Saudi Energy Minister Khalid al-Falih said on Tuesday (January 15th) he was "very optimistic" about the outlook for the oil market after producers cut output to support flagging prices, AFP reported.
Members of the OPEC cartel and allies decided last month to reduce output by 1.2 million barrels per day (bpd) after prices fell by more than 40% in just a few weeks in late 2018.
The price of benchmark Brent crude, which briefly dipped below $50 a barrel in December, rebounded partially to above $60 a barrel following the production cuts which took effect on January 1st.
The market has remained volatile with prices fluctuating sharply even after OPEC kingpin Saudi Arabia announced last week it will gradually cut output by 800,000 bpd in January and a further 100,000 bpd next month.
"I am confident that the impact of the decision we took to cut output by 1.2 million bpd ... will be very strong," al-Falih told reporters on the sidelines of the Abu Dhabi Sustainability Week conference.
"But there is always a lagtime between the (decision to) cut production and the impact reaching the market," he said.
He said he is confident that "within the next few weeks" the market conditions will return to normal and confidence will be restored.

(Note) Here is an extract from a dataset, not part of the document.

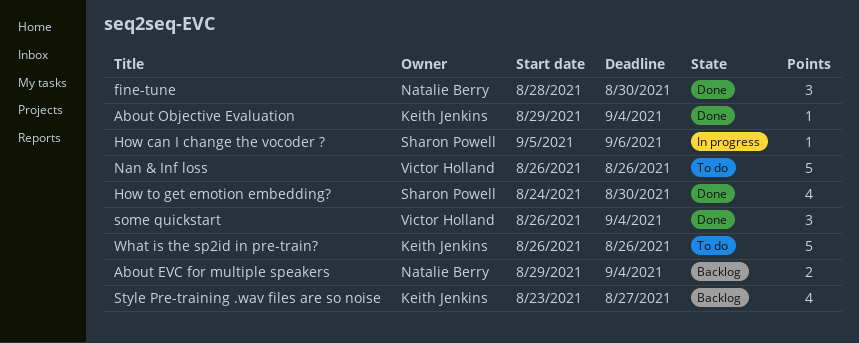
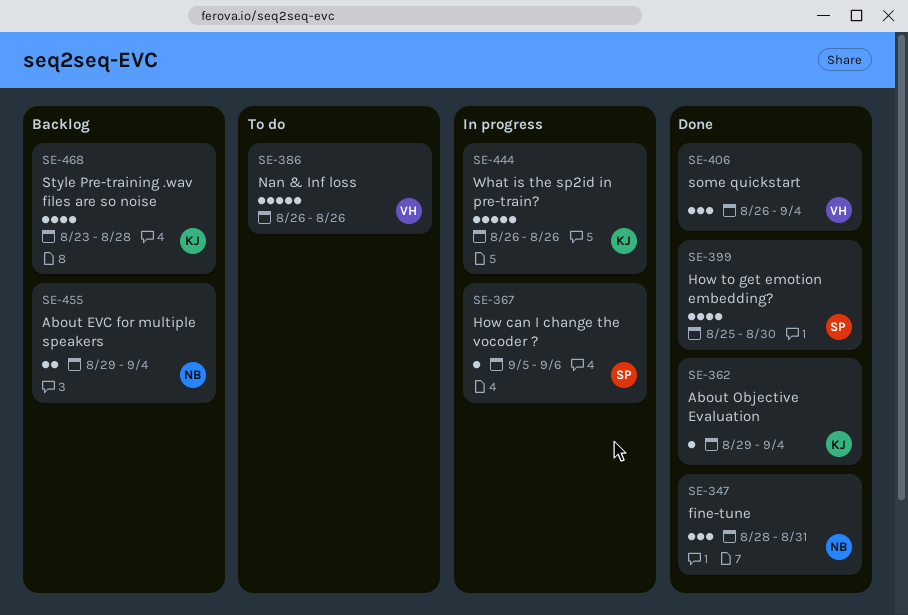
fine-tune, due: Aug 30 -> Aug 31
How to get emotion embedding?, start: Aug 24 -> Aug 25
Style Pre-training .wav files are so noise, due: Aug 27 -> Aug 28
What is the sp2id in pre-train?, status: To do -> In progress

"I am very optimistic," al-Falih said.
The Saudi minister also downplayed the impact of an expected global economic slowdown on the oil market.
"I am not ruling out a cyclical recession. I think we all know that these things are a fact of life," especially after a long expansionary period, he said.
"I just do not see it as a major shock to the global economy. Certainly, I do not see a big spillover into the oil market," he said.